Creating Mesh from Python performances issues - Ops vs data?

Hi all!

I am new to Blender and after taking a look at modeling, physics, and particles, I experienced quickly with geometry nodes and quickly decided to go for python scripting.

My initial goal was to generate buildings to make a small city skyline.
I understand that there are probably a lot of existing plugins for that, but thought that it was one simple way to learn.

I built such a script and this kind of work, however, I have a few (probably stupid) questions.

If this helps, my current script is available at https://gist.github.com/tiry/dc76dd16f2549d92ad20030e70df0ac0

Speed:

The execution of the script is painfully slow.
Basically, running my script to generate a few city blocks would take hours whereas the code is fairly simple.

My current guess is that my code is not optimized and especially, I am using operators that probably include a lot of overhead (like Undo, Refresh, Messaging …).

Is there something I can do to speed up the process?

Creating primitives:

I am currently using operators to create cubes and cylinders.

bpy.ops.mesh.primitive_cube_add(size=1, enter_editmode=False, align='WORLD', location=(x, y, h/2+dh), scale=(w, l, h))

My understanding is that I could use the “data” API and directly create mesh objects without using the operators.

However, from what I was able to see, this implies that I need to pre-initialize a data structure with the vertex, edges, and faces.

Am I missing something?

If my python script must generate all the low-level vertex/edge/faces: should I just work on having an external python script generate the mesh in Collada format?

Operators:

My current understanding is that I should avoid using operators for generating mesh because it introduces some overhead and a dependency on the UI (like what collection is selected when running the script).

Is this correct?
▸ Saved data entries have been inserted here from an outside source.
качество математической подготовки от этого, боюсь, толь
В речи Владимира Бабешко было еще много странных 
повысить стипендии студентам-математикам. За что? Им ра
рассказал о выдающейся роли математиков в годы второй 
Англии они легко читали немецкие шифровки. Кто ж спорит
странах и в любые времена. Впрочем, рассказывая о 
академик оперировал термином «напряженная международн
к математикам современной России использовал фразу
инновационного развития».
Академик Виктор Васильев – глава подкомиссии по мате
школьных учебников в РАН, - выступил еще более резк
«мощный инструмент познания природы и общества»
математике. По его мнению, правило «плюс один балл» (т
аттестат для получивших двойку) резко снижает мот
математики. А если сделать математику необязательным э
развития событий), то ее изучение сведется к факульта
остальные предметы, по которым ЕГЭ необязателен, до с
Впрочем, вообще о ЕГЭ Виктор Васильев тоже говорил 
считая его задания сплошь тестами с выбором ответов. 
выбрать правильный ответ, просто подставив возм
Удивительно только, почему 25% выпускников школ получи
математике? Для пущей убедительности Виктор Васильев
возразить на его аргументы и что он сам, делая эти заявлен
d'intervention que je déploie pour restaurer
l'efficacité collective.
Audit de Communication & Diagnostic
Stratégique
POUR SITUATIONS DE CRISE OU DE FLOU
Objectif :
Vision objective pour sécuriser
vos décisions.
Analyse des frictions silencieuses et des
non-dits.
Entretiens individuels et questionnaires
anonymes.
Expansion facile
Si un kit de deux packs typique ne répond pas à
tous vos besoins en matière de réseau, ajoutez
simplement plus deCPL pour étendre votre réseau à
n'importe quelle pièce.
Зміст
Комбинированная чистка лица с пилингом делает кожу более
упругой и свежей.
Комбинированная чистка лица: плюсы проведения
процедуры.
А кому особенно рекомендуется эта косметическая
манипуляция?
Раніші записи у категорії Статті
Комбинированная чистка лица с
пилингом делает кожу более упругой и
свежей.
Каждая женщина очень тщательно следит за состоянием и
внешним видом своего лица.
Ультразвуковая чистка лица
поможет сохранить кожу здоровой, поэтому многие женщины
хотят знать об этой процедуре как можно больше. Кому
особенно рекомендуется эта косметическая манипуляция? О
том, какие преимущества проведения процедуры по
Should I avoid using operators?

I will appreciate any advice pointing me in the right direction.
Thanks in advance.

Tiry

Yes, never use operators (except for bmesh.ops) unless absolutely necessary. Using them is very rarely necessary.
Use bmesh to create your mesh datablocks and create the objects to host them in the scene through bpy.data.

Thank you !

Moving from operator to data API: 5 buildings generation that took 9 minutes now takes 13s

Old Code

def mkCube(x,y,z,w,l,h):   
    bpy.ops.mesh.primitive_cube_add(size=1, enter_editmode=False, align='WORLD', location=(x, y,z), scale=(w, l, h))
    return bpy.context.selected_objects[0]

New Code

def mkCube(x,y,z,w,l,h,rx=1,ry=1):   

    verts = [
    (x-w/2,y-l/2,z-h/2), (x-w/2,y+l/2,z-h/2), (x+w/2,y+l/2,z-h/2), (x+w/2,y-l/2,z-h/2),
    (x-rx*w/2,y-ry*l/2,z+h/2), (x-rx*w/2,y+ry*l/2,z+h/2), (x+rx*w/2,y+ry*l/2,z+h/2), (x+rx*w/2,y-ry*l/2,z+h/2)]
    faces = [(0,1,2,3), (4,5,6,7), (0,4,5,1), (1,5,6,2), (2,6,7,3), (3,7,4,0)]
     
    mesh = bpy.data.meshes.new("Cube_mesh")
    mesh.from_pydata(verts,[],faces)
    mesh.update(calc_edges=True)

    obj = bpy.data.objects.new("Cube", mesh)   
    bpy.context.scene.collection.objects.link(obj)
    return obj

As long as I am working with Cube this is simple enough, if I want to play with torus, I may find the work of defining vertices and faces a little boring.
Is there a help lib I missed for that ?

There are some addons that ship with Blender that add extra primitive types to the “add” menu, if you peek at those python files you’ll probably have just about all the code you could want to create anything from springs to gears and everything in between.

for bmesh, there are a variety of primitive_add functions for bmesh.ops. There are built-ins for grids/planes, cubes, spheres, circles (and with 4 sides becomes a square), cones, and bizarrely enough- suzanne. no torus, however.